Dáil debates

Tuesday, 12 October 2021

Financial Resolutions 2021 - Financial Resolution No. 1: Tobacco Products Tax

 

8:15 pm

Photo of Michael CollinsMichael Collins (Cork South West, Independent) | Oireachtas source

I will not support this price jump of 50 cent for a packet of cigarettes. I am probably one of the lucky people in this country who does not smoke, thankfully. I have many very close friends who smoke and I have spoken to them at length to try to see if they might give it up, and they are finding it very difficult. We need to look at educating people in some way, not punishing them. Maybe we could start at a very young age because it is at a very young age that many people start smoking.
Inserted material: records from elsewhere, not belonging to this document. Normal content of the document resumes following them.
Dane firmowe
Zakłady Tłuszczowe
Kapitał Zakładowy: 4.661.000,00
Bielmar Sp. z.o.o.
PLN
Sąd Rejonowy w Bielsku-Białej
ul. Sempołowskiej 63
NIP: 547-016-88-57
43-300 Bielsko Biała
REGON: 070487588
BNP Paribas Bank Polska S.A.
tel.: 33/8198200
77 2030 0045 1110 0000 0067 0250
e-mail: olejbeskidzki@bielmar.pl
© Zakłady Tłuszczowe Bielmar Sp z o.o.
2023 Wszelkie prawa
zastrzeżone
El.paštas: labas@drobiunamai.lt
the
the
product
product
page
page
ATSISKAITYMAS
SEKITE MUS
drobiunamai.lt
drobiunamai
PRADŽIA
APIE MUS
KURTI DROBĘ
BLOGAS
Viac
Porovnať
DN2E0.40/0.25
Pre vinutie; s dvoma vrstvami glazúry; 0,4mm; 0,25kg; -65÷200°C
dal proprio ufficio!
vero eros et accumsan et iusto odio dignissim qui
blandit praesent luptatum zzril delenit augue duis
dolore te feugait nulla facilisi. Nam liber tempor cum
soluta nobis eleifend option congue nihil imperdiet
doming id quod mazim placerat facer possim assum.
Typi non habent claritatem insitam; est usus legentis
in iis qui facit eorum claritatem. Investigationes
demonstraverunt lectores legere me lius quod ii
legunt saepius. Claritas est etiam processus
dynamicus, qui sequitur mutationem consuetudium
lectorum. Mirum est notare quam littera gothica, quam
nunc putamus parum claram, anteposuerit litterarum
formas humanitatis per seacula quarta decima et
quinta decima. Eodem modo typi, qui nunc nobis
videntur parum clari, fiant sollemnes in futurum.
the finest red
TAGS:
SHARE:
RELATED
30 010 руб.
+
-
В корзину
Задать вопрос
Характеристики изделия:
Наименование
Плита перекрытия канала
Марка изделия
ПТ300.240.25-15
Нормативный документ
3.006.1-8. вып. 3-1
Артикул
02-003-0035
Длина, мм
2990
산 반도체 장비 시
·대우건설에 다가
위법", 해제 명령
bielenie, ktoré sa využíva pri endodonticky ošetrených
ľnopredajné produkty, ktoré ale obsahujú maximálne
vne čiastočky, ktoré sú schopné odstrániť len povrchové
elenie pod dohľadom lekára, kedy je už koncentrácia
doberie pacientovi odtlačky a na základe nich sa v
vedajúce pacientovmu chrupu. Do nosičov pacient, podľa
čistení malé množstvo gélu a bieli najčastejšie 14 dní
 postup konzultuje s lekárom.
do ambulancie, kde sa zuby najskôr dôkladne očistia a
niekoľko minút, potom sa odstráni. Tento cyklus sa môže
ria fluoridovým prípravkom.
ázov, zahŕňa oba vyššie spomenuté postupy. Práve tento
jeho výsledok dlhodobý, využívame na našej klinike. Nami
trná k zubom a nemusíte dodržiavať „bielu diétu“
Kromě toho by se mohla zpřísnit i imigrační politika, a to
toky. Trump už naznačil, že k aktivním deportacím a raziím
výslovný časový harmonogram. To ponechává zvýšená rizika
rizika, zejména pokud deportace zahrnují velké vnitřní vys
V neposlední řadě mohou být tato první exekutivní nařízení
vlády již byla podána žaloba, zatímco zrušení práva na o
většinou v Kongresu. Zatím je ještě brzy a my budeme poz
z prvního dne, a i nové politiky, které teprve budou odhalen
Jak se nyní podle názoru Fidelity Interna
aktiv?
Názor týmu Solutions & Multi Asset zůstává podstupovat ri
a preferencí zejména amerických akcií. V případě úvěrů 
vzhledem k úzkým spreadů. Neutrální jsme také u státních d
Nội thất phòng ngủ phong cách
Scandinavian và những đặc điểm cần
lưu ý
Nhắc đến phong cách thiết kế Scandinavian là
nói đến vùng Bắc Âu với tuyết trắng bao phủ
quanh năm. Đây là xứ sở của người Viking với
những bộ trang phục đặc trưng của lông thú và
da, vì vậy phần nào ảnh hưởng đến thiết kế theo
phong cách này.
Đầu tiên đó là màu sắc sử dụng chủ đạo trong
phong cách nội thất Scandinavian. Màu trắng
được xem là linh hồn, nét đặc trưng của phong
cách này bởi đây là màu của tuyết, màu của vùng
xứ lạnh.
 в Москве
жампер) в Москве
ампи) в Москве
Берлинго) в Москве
Punishing them in the pocket might be the way the Government wants to do it. I feel that that is only a tax-raising exercise. It is €56.4 million, I think the Minister said at the beginning. That is a lot of tax revenue. Of course, it is a popular tax to throw on people and the Government will not get too much criticism, but somebody has to give the other side for the smoker, and it is maybe best that I be one of those people because I do not smoke but I do understand the difficulties of people who smoke and who find it difficult to give it up. It is a comfort to them. More people - ordinary, everyday people like us - are at home and finding it difficult and an anxious time and a cigarette tends to relax them. If that is what it takes, that is what it takes. It is very easy for us just to throw on 50 cent to the price. Every time there is a budget it is 50 cent or a euro or whatever along the line, taking the price of a packet of cigarettes to €15. It is time to stop. It is an unfair move. I do not agree with any price increase whatsoever. It is time to take a step back and come at this from a different angle. Maybe an expert group should be set up to do that, rather than the Government just hanging on until the next budget, throwing another 50 cent on a packet and saying that will do the trick; it will not. As previous speakers have said, more people are turning to smoking, so this obviously has not worked. Then, of course, we may be heading towards illegal cigarettes in this country.

It is a big worry, and it is something that should be stamped out. If we keep going the road we are going, however, that industry will grow.

For the man or woman who likes a smoke, he or she will get hit one way pulling up at the filling station tomorrow morning. For the smokers who put on the heating tomorrow evening when they go to bed, they will get hit another way. If they sit down for a cigarette, they will be hit yet another way. Whatever benefits they are getting out of this budget, they are surely getting hammered left, right and centre in other ways. Obviously, some people who smoke do not have mental health issues but a large number of them do. Sometimes a cigarette is a small thing people can take to help them get through the day. This budget puts cigarettes out of some people's price range and makes life far more difficult than it should be for them. As I said, I did not support a similar measure last year and I will not support this one. Somebody needs to speak up for the ordinary people who struggle and need a packet of cigarettes a day to keep themselves ticking over in society. For people who find themselves in a lot of difficulty, smoking is sometimes a way of relaxing. I certainly will not refuse them that.